▽

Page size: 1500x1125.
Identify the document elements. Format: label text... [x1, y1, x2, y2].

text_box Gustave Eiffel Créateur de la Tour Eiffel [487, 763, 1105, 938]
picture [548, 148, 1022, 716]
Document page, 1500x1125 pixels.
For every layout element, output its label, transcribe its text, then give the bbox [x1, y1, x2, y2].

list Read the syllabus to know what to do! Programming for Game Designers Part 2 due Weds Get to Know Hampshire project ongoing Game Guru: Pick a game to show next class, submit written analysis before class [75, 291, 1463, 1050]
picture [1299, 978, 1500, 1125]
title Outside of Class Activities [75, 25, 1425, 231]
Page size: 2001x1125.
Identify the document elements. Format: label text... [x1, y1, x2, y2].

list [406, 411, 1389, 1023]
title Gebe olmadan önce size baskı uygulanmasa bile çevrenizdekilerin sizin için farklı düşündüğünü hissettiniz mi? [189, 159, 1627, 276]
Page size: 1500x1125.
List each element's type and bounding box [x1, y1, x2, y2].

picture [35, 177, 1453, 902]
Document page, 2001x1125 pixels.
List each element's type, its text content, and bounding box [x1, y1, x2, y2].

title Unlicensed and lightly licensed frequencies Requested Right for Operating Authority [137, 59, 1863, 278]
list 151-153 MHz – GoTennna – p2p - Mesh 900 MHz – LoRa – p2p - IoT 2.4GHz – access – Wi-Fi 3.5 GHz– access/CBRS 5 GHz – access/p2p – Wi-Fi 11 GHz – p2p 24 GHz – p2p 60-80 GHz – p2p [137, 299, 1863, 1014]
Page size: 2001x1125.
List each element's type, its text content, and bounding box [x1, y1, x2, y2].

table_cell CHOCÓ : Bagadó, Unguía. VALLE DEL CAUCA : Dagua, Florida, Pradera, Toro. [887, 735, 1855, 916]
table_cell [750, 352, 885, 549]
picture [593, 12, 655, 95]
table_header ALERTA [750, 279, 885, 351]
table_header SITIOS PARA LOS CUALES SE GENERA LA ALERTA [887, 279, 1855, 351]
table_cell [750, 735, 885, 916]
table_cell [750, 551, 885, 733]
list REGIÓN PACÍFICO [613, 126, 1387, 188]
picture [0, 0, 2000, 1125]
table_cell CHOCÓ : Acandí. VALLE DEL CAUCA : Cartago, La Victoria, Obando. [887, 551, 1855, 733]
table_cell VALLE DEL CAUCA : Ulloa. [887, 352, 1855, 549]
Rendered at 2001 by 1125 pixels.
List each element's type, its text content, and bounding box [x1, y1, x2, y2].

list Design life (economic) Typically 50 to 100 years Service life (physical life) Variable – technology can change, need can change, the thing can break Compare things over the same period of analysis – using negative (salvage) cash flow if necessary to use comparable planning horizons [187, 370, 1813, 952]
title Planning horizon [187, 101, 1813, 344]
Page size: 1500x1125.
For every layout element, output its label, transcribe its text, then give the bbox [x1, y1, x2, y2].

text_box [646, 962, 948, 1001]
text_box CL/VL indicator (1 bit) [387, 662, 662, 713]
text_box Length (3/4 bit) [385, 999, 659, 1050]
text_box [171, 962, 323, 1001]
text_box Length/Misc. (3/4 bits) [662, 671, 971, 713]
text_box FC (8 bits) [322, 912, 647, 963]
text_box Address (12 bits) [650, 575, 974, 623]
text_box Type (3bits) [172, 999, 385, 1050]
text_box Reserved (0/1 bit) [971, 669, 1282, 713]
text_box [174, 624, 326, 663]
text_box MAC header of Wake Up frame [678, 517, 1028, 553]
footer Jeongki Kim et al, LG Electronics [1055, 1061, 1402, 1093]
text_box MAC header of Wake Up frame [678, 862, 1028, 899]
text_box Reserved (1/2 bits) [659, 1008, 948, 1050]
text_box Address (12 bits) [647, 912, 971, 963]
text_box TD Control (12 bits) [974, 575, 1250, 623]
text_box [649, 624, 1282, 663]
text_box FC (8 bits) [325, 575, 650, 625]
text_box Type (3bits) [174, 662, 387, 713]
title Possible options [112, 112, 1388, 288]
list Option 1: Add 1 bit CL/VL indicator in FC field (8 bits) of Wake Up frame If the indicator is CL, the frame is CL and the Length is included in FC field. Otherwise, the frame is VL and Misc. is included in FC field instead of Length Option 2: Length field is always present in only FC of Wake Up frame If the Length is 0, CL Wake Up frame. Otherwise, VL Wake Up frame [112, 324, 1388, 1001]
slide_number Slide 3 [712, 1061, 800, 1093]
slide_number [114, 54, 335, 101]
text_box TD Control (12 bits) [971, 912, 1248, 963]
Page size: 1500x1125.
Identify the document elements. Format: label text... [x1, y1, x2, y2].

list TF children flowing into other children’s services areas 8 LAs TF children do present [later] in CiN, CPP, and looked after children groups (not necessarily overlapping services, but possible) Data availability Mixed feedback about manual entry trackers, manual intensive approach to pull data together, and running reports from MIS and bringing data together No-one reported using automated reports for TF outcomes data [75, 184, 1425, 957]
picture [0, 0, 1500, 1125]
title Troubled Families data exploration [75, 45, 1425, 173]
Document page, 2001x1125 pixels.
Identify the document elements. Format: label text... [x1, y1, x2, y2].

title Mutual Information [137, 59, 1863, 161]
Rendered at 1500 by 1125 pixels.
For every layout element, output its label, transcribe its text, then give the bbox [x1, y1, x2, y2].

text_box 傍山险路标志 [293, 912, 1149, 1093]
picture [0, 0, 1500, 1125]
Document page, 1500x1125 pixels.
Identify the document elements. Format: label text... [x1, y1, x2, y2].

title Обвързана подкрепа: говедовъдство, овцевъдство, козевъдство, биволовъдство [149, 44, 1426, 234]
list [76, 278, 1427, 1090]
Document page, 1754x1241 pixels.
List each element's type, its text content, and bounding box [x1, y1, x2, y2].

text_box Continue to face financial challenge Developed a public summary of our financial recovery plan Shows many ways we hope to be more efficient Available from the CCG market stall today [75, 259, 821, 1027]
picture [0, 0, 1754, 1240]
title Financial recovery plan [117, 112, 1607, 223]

△

» TASK PROMPT
Scan the lines above for "pixels", then copy every one that has it.

» ANSWER SECTION
Document page, 1500x1125 pixels.
Document page, 2001x1125 pixels.
Rendered at 2001 by 1125 pixels.
Document page, 2001x1125 pixels.
Rendered at 1500 by 1125 pixels.
Document page, 1500x1125 pixels.
Document page, 1754x1241 pixels.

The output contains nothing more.